Evidence suggesting Lord Lucan could have been murdered in the grounds of a Sussex country house will be explored in a documentary.

The question has been posed in a BBC programme to be broadcast tonight.

Makers of Inside Out spoke to a witness who contacted police claiming he saw Lord Lucan being murdered at Grants Hill House, Uckfield, soon after he allegedly killed his family's nanny in Belgravia, London, in 1974.

Lucan was seeking refuge at the house, where his friends Ian and Susan Maxwell-Scott lived.

Although the calls were investigated by detectives, it was decided no action would be taken.

Sussex Police today declined to comment on the programme. A spokesman said: "The Belgravia murder is a Metropolitan Police investigation but we will co-operate fully with any inquiry if we are asked."

There have been numerous accounts of sightings of Lucan from around the world since his disappearance more than 30 years ago.

One former Sussex chief superintendent is convinced he saw Lucan in Perth, Australia.

On one occasion police thought a skeleton found on clifftops at Newhaven may be Lucan - until a pathologist said the remains were those of a woman.

The most popular theory was that Lucan escaped to France on board a ferry from Newhaven.

But former Detective Constable Dave Wilkinson, on port duty that night, tells Inside Out that only three people boarded the ferry, none of them Lord Lucan.

Programme makers have spoken to retired Sussex police officers about the new claim.

Suspected of murdering the family nanny and then attempting to bludgeon his own wife to death, 39-year-old Lucan, a professional gambler and member of the aristocracy, fled Belgravia a wanted man.

Inside Out says that in May 1998, Sussex Police received several anonymous phone calls. All were from the same man and in each call he reported the same story.

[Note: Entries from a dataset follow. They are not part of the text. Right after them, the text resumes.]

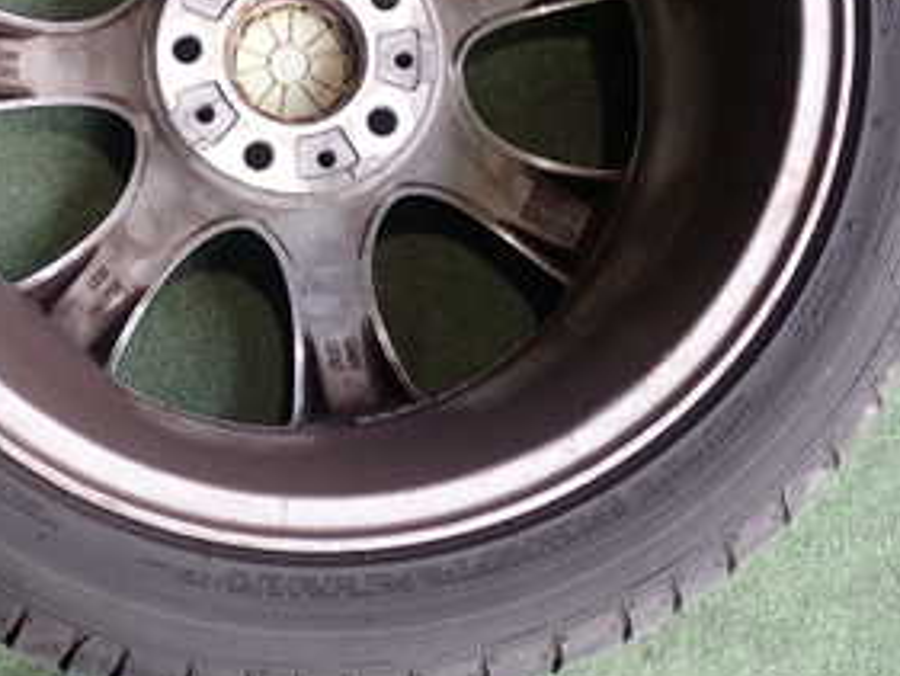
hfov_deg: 30.0
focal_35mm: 64
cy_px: 58
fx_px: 1665
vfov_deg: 22.4
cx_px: 275
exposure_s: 1/60
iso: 200
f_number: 2.3
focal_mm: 5.4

He said he was in the grounds of Grants Hill House on the night of November 7 1974, when he witnessed three men walk from the house to the bottom of the grounds.

He said he heard two gun shots and moments later heard the sound of a splash. Two men, not three, returned to the house.

Former PC Roy Blackmore, one of the two Sussex police officers who visited Grants Hill House the evening after Lucan disappeared, said he and several colleagues saw Lucan's Ford Corsair being driven past Uckfield police station on the way to Newhaven six hours after Lucan was reported to have left Uckfield.

If true, says Inside Out, the evidence supports the theory that someone else dumped Lucan's car in Newhaven to leave the impression he had fled to France.

Forensic archaeologist Lucy Sideburn, a specialist in the recovery of human remains, has examined the site at Grants Hill for Inside Out and reveals her findings on the programme tonight.